▶ REQUIRED ACTION:
Should a line below contain the word "офіційному", report it.

Page-level text extractions:
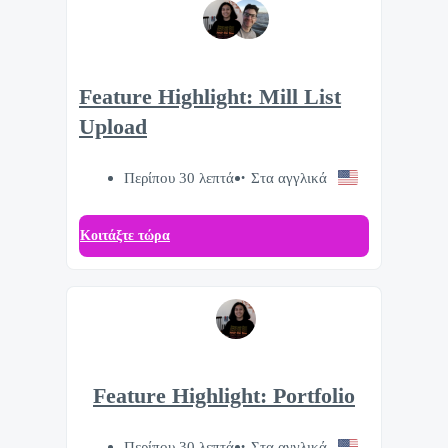
Feature Highlight: Mill List
Upload
Περίπου 30 λεπτά
Στα αγγλικά
Κοιτάξτε τώρα
Feature Highlight: Portfolio
Περίπου 30 λεπτά
Στα αγγλικά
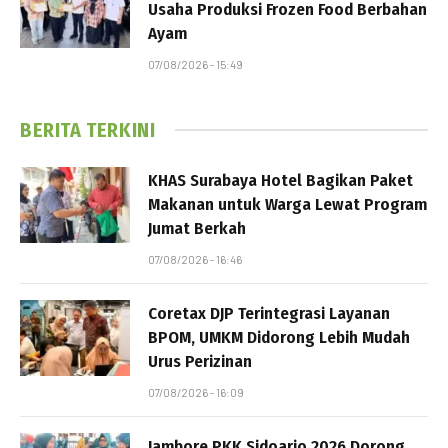
Usaha Produksi Frozen Food Berbahan
Ayam
07/08/2026 - 15:49
BERITA TERKINI
KHAS Surabaya Hotel Bagikan Paket
Makanan untuk Warga Lewat Program
Jumat Berkah
07/08/2026 - 16:46
Coretax DJP Terintegrasi Layanan
BPOM, UMKM Didorong Lebih Mudah
Urus Perizinan
07/08/2026 - 16:09
Jambore PKK Sidoarjo 2026 Dorong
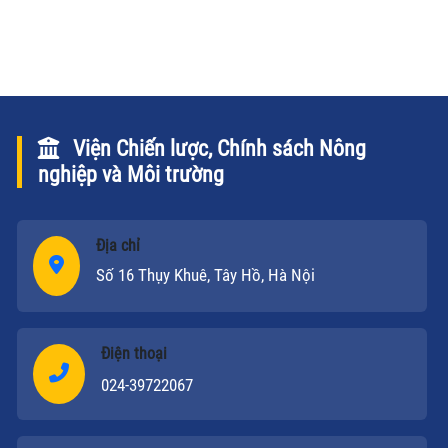
Viện Chiến lược, Chính sách Nông
nghiệp và Môi trường
Địa chỉ
Số 16 Thụy Khuê, Tây Hồ, Hà Nội
Điện thoại
024-39722067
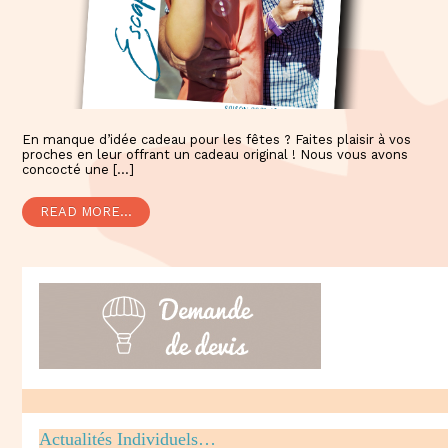
En manque d’idée cadeau pour les fêtes ? Faites plaisir à vos
proches en leur offrant un cadeau original ! Nous vous avons
concocté une […]
READ MORE...
Actualités Individuels…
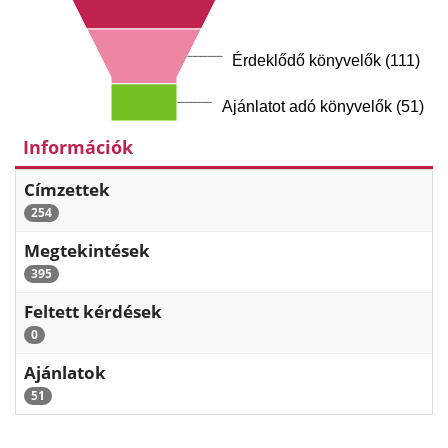
Érdeklődő könyvelők (111)
Ajánlatot adó könyvelők (51)
Információk
Címzettek
254
Megtekintések
395
Feltett kérdések
0
Ajánlatok
51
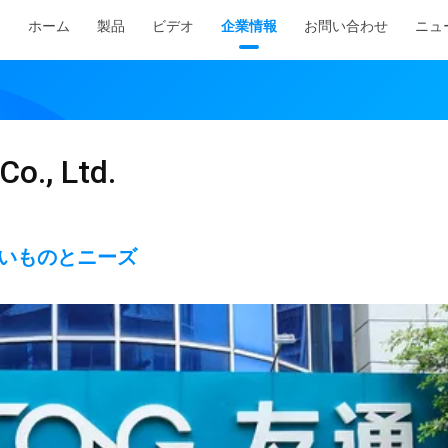
ホーム
製品
ビデオ
企業情報
お問い合わせ
ニュ
Co., Ltd.
いものとニーズ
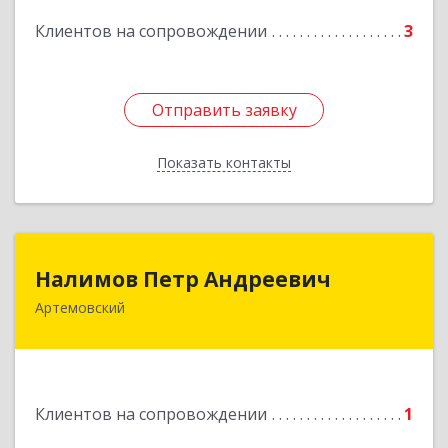
Подробнее
Клиентов на сопровождении
3
Отправить заявку
Отправить заявку
Показать контакты
Назад
Налимов Петр Андреевич
Налимов Петр Андреевич
Артемовский
623780, Свердловская обл, Артемовский г,
Добролюбова ул, дом № 25
Подробнее
Клиентов на сопровождении
1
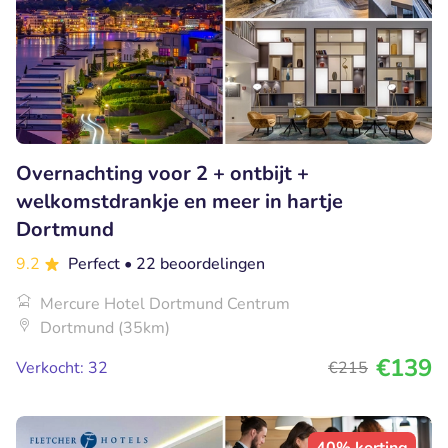
Overnachting voor 2 + ontbijt +
welkomstdrankje en meer in hartje
Dortmund
9.2
Perfect
• 22 beoordelingen
Mercure Hotel Dortmund Centrum
Dortmund (35km)
€139
Verkocht: 32
€215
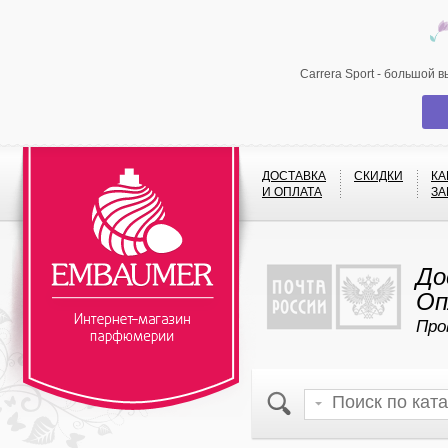
Carrera Sport - большой 
ДОСТАВКА
СКИДКИ
КА
И ОПЛАТА
ЗА
До
Оп
Про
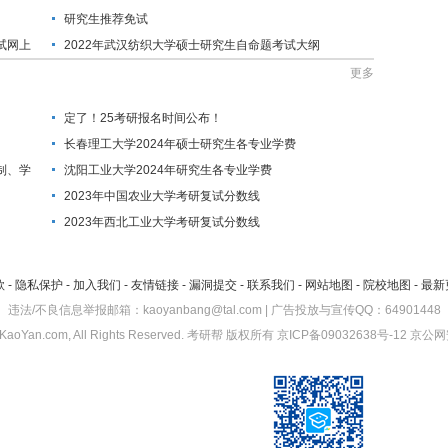
研究生推荐免试
试网上
2022年武汉纺织大学硕士研究生自命题考试大纲
更多
定了！25考研报名时间公布！
长春理工大学2024年硕士研究生各专业学费
制、学
沈阳工业大学2024年研究生各专业学费
2023年中国农业大学考研复试分数线
2023年西北工业大学考研复试分数线
款
-
隐私保护
-
加入我们
-
友情链接
-
漏洞提交
-
联系我们
-
网站地图
-
院校地图
-
最新
违法/不良信息举报邮箱：kaoyanbang@tal.com | 广告投放与宣传QQ：64901448
KaoYan.com, All Rights Reserved.
考研帮
版权所有
京ICP备09032638号-12
京公网安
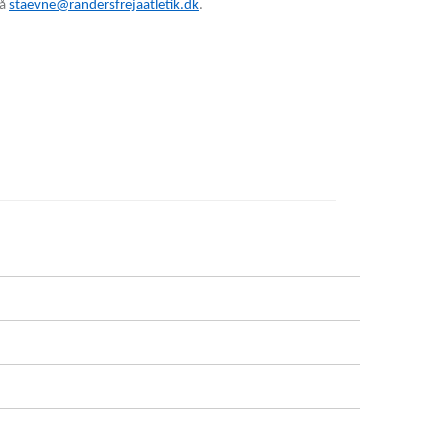
på
staevne@randersfrejaatletik.dk
.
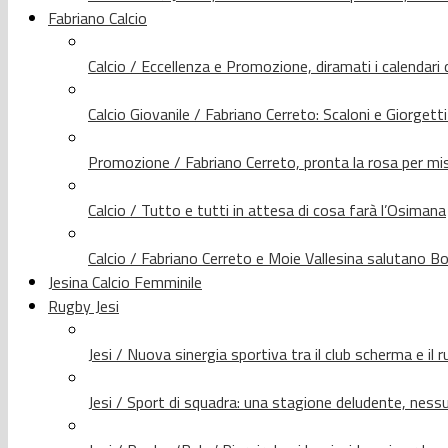
Fabriano Calcio
Calcio / Eccellenza e Promozione, diramati i calendari d
Calcio Giovanile / Fabriano Cerreto: Scaloni e Giorgetti
Promozione / Fabriano Cerreto, pronta la rosa per mis
Calcio / Tutto e tutti in attesa di cosa farà l’Osimana
Calcio / Fabriano Cerreto e Moie Vallesina salutano Bo
Jesina Calcio Femminile
Rugby Jesi
Jesi / Nuova sinergia sportiva tra il club scherma e il 
Jesi / Sport di squadra: una stagione deludente, nes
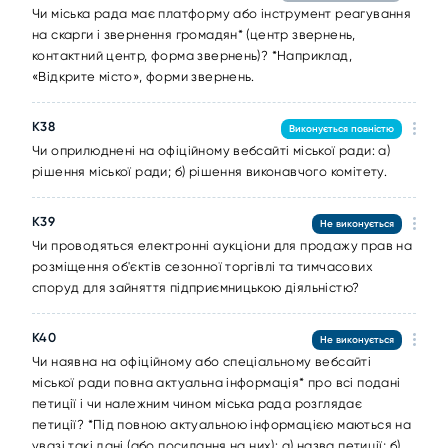
Чи міська рада має платформу або інструмент реагування
на скарги і звернення громадян* (центр звернень,
контактний центр, форма звернень)? *Наприклад,
«Відкрите місто», форми звернень.
К38
Виконується повністю
Чи оприлюднені на офіційному вебсайті міської ради: а)
рішення міської ради; б) рішення виконавчого комітету.
К39
Не виконується
Чи проводяться електронні аукціони для продажу прав на
розміщення об'єктів сезонної торгівлі та тимчасових
споруд для зайняття підприємницькою діяльністю?
К40
Не виконується
Чи наявна на офіційному або спеціальному вебсайті
міської ради повна актуальна інформація* про всі подані
петиції і чи належним чином міська рада розглядає
петиції? *Під повною актуальною інформацією маються на
увазі такі дані (або посилання на них): а) назва петиції; б)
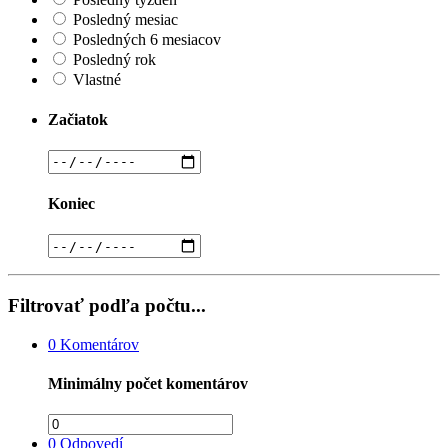
Posledný mesiac
Posledných 6 mesiacov
Posledný rok
Vlastné
Začiatok
Koniec
Filtrovať podľa počtu...
0
Komentárov
Minimálny počet komentárov
0
Odpovedí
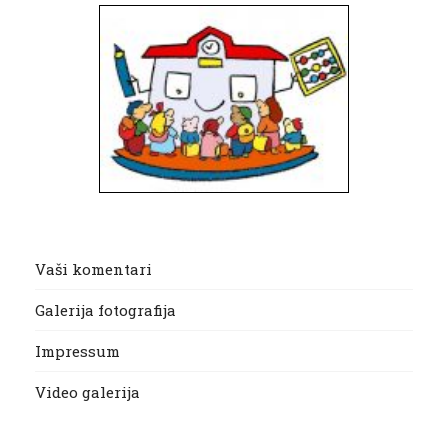
Vaši komentari
Galerija fotografija
Impressum
Video galerija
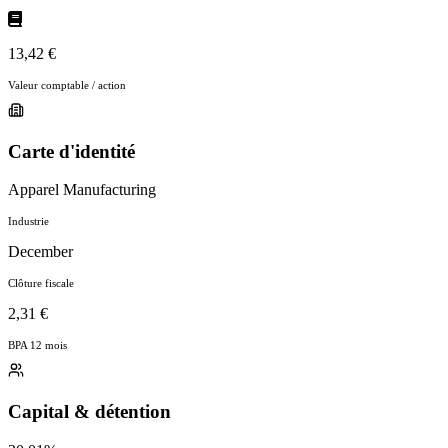
13,42 €
Valeur comptable / action
Carte d'identité
Apparel Manufacturing
Industrie
December
Clôture fiscale
2,31 €
BPA 12 mois
Capital & détention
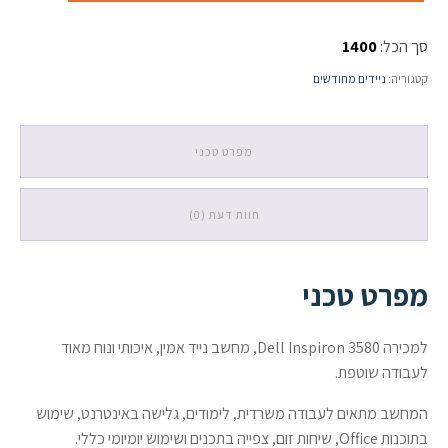
Dell
Inspiron
סך הכל:
1400
3580
15.6”
קטגוריה:
ניידים מחודשים
/
i7-
8565U
/
מפרט טכני
16GB
/
300GB
חוות דעת (0)
SSD
/
AMD
Radeon
מפרט טכני
520
2GB
/
למכירה Dell Inspiron 3580, מחשב נייד אמין, איכותי ונוח מאוד
Windows
לעבודה שוטפת.
11
Pro
המחשב מתאים לעבודה משרדית, לימודים, גלישה באינטרנט, שימוש
בתוכנות Office, שיחות זום, צפייה בתכנים ושימוש יומיומי כללי.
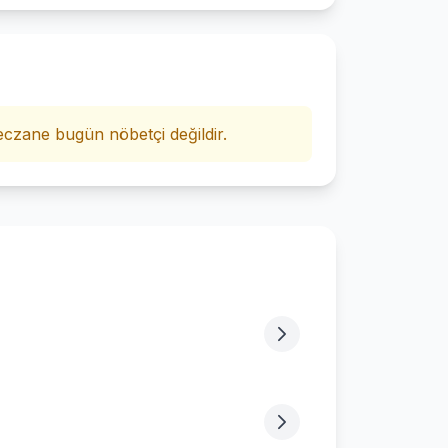
i
czane bugün nöbetçi değildir.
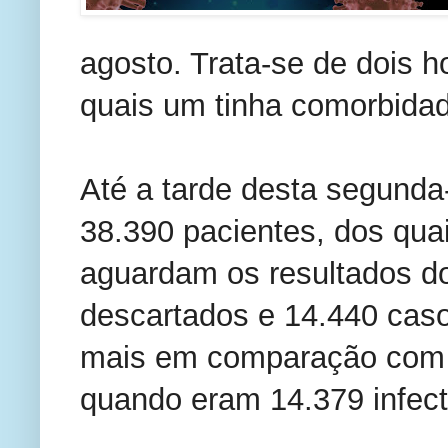
agosto. Trata-se de dois 
quais um tinha comorbida
Até a tarde desta segunda-f
38.390 pacientes, dos qua
aguardam os resultados d
descartados e 14.440 caso
mais em comparação com o
quando eram 14.379 infec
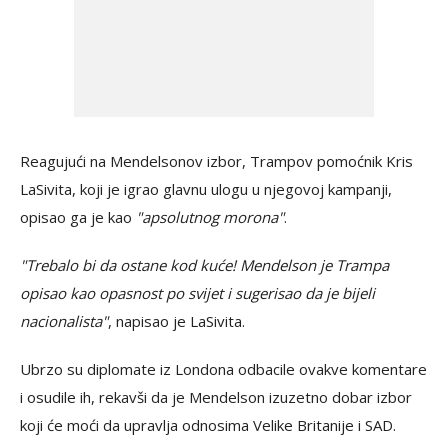
Reagujući na Mendelsonov izbor, Trampov pomoćnik Kris
LaSivita, koji je igrao glavnu ulogu u njegovoj kampanji,
opisao ga je kao
"apsolutnog morona"
.
"Trebalo bi da ostane kod kuće! Mendelson je Trampa
opisao kao opasnost po svijet i sugerisao da je bijeli
nacionalista"
, napisao je LaSivita.
Ubrzo su diplomate iz Londona odbacile ovakve komentare
i osudile ih, rekavši da je Mendelson izuzetno dobar izbor
koji će moći da upravlja odnosima Velike Britanije i SAD.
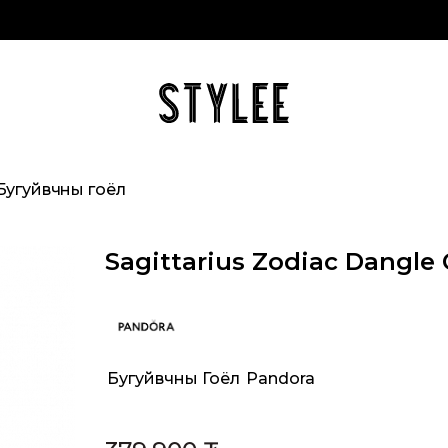
Бугуйвчны гоёл
Sagittarius Zodiac Dangle
Бугуйвчны Гоёл
,
Pandora
Categories:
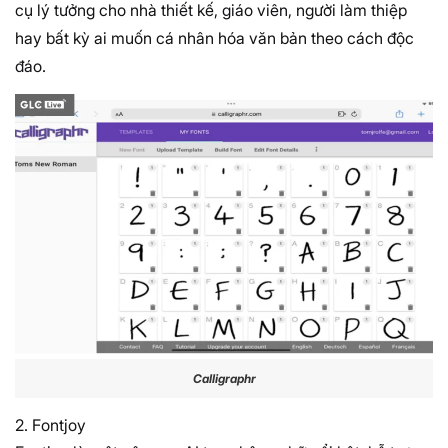
cụ lý tưởng cho nhà thiết kế, giáo viên, người làm thiệp
hay bất kỳ ai muốn cá nhân hóa văn bản theo cách độc
đáo.
Calligraphr
2. Fontjoy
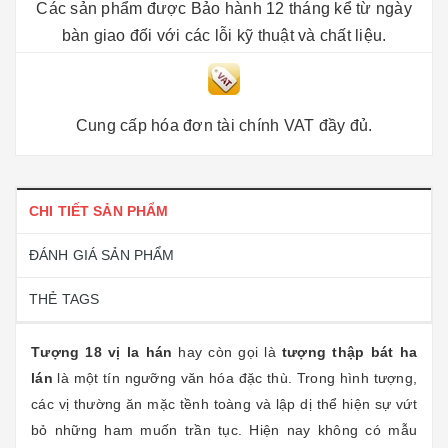
Các sản phẩm được Bảo hành 12 tháng kể từ ngày
bàn giao đối với các lỗi kỹ thuật và chất liệu.
Cung cấp hóa đơn tài chính VAT đầy đủ.
CHI TIẾT SẢN PHẨM
ĐÁNH GIÁ SẢN PHẨM
THẺ TAGS
Tượng 18 vị la hán
hay còn gọi là
tượng thập bát ha
lán
là một tín ngưỡng văn hóa đặc thù. Trong hình tượng,
các vị thường ăn mặc tềnh toàng và lập dị thể hiện sự vứt
bỏ những ham muốn trần tục. Hiện nay không có mẫu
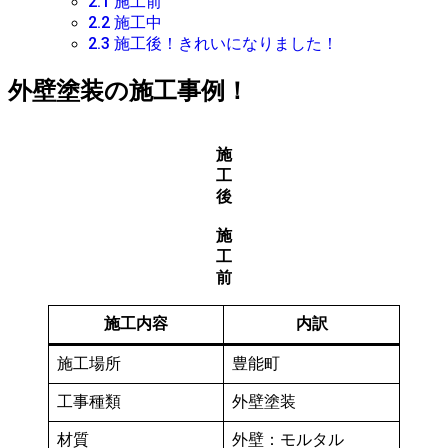
2.1
施工前
2.2
施工中
2.3
施工後！きれいになりました！
外壁塗装の施工事例！
施
工
後
施
工
前
施工内容
内訳
施工場所
豊能町
工事種類
外壁塗装
材質
外壁：モルタル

▶ TASK ANSWER:
Чи оприлюднені на офіційному вебсайті міської ради: а)
Чи наявна на офіційному або спеціальному вебсайті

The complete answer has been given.